Data below:
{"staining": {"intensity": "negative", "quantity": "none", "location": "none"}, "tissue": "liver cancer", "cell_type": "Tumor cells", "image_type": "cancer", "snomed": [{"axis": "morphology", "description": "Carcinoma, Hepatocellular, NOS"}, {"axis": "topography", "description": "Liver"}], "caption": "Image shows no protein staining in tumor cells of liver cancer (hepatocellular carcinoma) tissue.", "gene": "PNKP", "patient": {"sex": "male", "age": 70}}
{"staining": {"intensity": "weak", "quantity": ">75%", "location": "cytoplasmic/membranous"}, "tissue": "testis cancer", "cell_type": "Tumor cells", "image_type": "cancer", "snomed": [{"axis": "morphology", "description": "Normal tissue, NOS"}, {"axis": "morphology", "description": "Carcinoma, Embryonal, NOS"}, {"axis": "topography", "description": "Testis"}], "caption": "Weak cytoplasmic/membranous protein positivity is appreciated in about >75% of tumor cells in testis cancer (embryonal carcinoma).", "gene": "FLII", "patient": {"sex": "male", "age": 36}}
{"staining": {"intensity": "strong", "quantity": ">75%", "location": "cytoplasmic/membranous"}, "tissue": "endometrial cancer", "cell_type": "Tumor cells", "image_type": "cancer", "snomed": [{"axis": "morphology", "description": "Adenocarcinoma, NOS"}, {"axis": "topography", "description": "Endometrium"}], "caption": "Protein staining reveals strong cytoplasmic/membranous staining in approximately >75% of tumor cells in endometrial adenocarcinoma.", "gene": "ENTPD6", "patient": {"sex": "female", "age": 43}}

Assignment: Exactly as written, reproduce the whole listing.

Output for this exercise:
{"staining": {"intensity": "negative", "quantity": "none", "location": "none"}, "tissue": "liver cancer", "cell_type": "Tumor cells", "image_type": "cancer", "snomed": [{"axis": "morphology", "description": "Carcinoma, Hepatocellular, NOS"}, {"axis": "topography", "description": "Liver"}], "caption": "Image shows no protein staining in tumor cells of liver cancer (hepatocellular carcinoma) tissue.", "gene": "PNKP", "patient": {"sex": "male", "age": 70}}
{"staining": {"intensity": "weak", "quantity": ">75%", "location": "cytoplasmic/membranous"}, "tissue": "testis cancer", "cell_type": "Tumor cells", "image_type": "cancer", "snomed": [{"axis": "morphology", "description": "Normal tissue, NOS"}, {"axis": "morphology", "description": "Carcinoma, Embryonal, NOS"}, {"axis": "topography", "description": "Testis"}], "caption": "Weak cytoplasmic/membranous protein positivity is appreciated in about >75% of tumor cells in testis cancer (embryonal carcinoma).", "gene": "FLII", "patient": {"sex": "male", "age": 36}}
{"staining": {"intensity": "strong", "quantity": ">75%", "location": "cytoplasmic/membranous"}, "tissue": "endometrial cancer", "cell_type": "Tumor cells", "image_type": "cancer", "snomed": [{"axis": "morphology", "description": "Adenocarcinoma, NOS"}, {"axis": "topography", "description": "Endometrium"}], "caption": "Protein staining reveals strong cytoplasmic/membranous staining in approximately >75% of tumor cells in endometrial adenocarcinoma.", "gene": "ENTPD6", "patient": {"sex": "female", "age": 43}}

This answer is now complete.